**Excerpt to read**
------------------------------------------------------------

So I kick you off with Married couples should get a £20-a-week tax break when one parent stays at home to look after children, a Conservative policy group suggests.

Wow! The Tories want to reward people for getting married and having children again?! That's a pleasant surprise. I'm definitely going to marry to get that tax break! Yay! I don't know any Daily Mail readers who would think this was interesting, they already have a lot of voters in their 80's who read the Express so why even bother?
 
 
Jawsus-son Starship
10:44 / 10.07.07
Would this tax break apply to couples in civil partnerships? If they addopted a kid, or had children from previous relationships? Because as long as it's for everyone, not just hetrosexual couples then I have no problem with it.

When my fiance and I get married I plan to be a stay at home dad, I earnfar less than my fiance does, and we also get free housing because of her job. So anything that lets me look after my kids as opposed to putting them in day care is a good thing in my eyes.

Or have I missed something?
 
 
Tryphena Absent
10:53 / 10.07.07
Most of the rational objections have been laid out by the Labour party and are stated in the article. 1)Everyone doesn't want to get married, where's their tax break? 2)It says nothing about civil partnerships. 3)Single parents?

If you have a tax break that is centred on children then it should be for every child under a certain age, not for people who are married and have children. That's a marriage break and completely unrealistic in the UK in 2007.
 
 
ONLY NICE THINGS
10:58 / 10.07.07
a) That it won't apply to civil partnerships, as far as one can tell - only married couples.
b) That it will also therefore not apply to people who, for whatever reason, have decided not to get married.
c) That it rewards a lifestyle choice.
d) That, having said that, the reward is basically nugatory.
e) That it will increase the tax burden on single parents and unmarried parents, among others, to the tune of £6 billion, and as such could do with better support.

------------------------------------------------------------

**Information supplied**
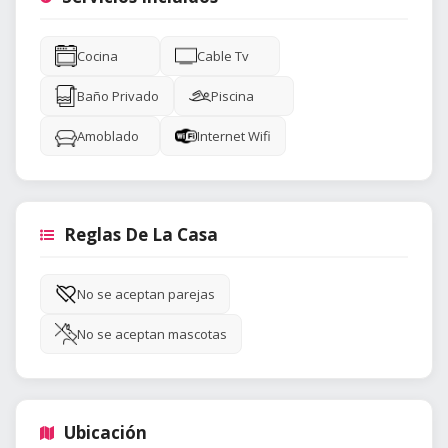
Cocina
Cable Tv
Baño Privado
Piscina
Amoblado
Internet Wifi
Reglas De La Casa
No se aceptan parejas
No se aceptan mascotas
Ubicación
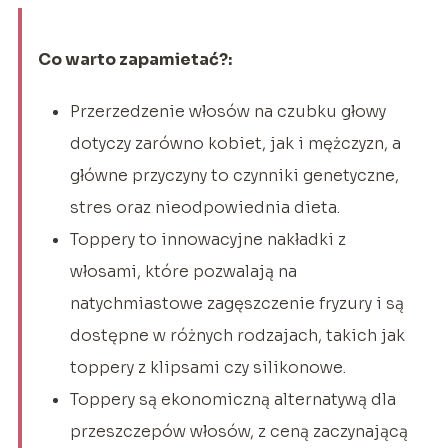
Co warto zapamietać?:
Przerzedzenie włosów na czubku głowy
dotyczy zarówno kobiet, jak i mężczyzn, a
główne przyczyny to czynniki genetyczne,
stres oraz nieodpowiednia dieta.
Toppery to innowacyjne nakładki z
włosami, które pozwalają na
natychmiastowe zagęszczenie fryzury i są
dostępne w różnych rodzajach, takich jak
toppery z klipsami czy silikonowe.
Toppery są ekonomiczną alternatywą dla
przeszczepów włosów, z ceną zaczynającą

------------------------------------------------------------

Extend the forum thread about the proposed married-couples tax break from the point where it stops.

I disagree with Nina, though - one of the defining characteristics of many parents is their sense of entitlement, and I can see a £1000 bribe, in many cases simply for going ahead with one's existing desires (if one is already planning to be a stay-at-home dad, one is not being incentivised to stay at home, but rather to vote Conservative) working potentially quite well.
 
 
Evil Scientist
11:03 / 10.07.07
So anything that lets me look after my kids as opposed to putting them in day care is a good thing in my eyes.

Arguably though daycare allows children to begin the important process of socialising. More of a Lab topic that though.

Personally, as a single person with no intention of either marrying or having children, I'm hacked off that no-one ever offers me tax breaks for not raising bloody children. Even worse is the looming spectre of extra tax on booze because, according to the Tories, the spirit of the vine is breaking families into itty-bitty-pieces (which, it may be, so tax them but not me).

I suspect that what Boy Cameron means by "family" is Classic Het.
 
 
Tryphena Absent
11:28 / 10.07.07
one of the defining characteristics of many parents is their sense of entitlement, and I can see a £1000 bribe, in many cases simply for going ahead with one's existing desires (if one is already planning to be a stay-at-home dad, one is not being incentivised to stay at home, but rather to vote Conservative) working potentially quite well.

If you're already planning to stay at home it might work but I doubt it very much. If this makes a difference it's only going to make a difference to people who already have the luxury of choice. The Conservatives rolled out all kinds of policies like this when Iain Duncan Smith was leader and they didn't work, now they're putting him at the forefront of this story in the news, it's not going to add credibility to an ill thought out suggestion. The problem is that the party is not electable and now they're proceeding with policies that they have been using for decades and clearly don't work in opposition to a government that is more modern in its social policy. Basically I think you're incorrect, this is the most thoroughly mockable thing I've seen from them in months (which is saying something when you consider the grammar school twittery).
 
 
Jawsus-son Starship
12:49 / 10.07.07
Arguably though daycare allows children to begin the important process of socialising. More of a Lab topic that though.

Ah, see if it was up to me then the kids would be home-schooled.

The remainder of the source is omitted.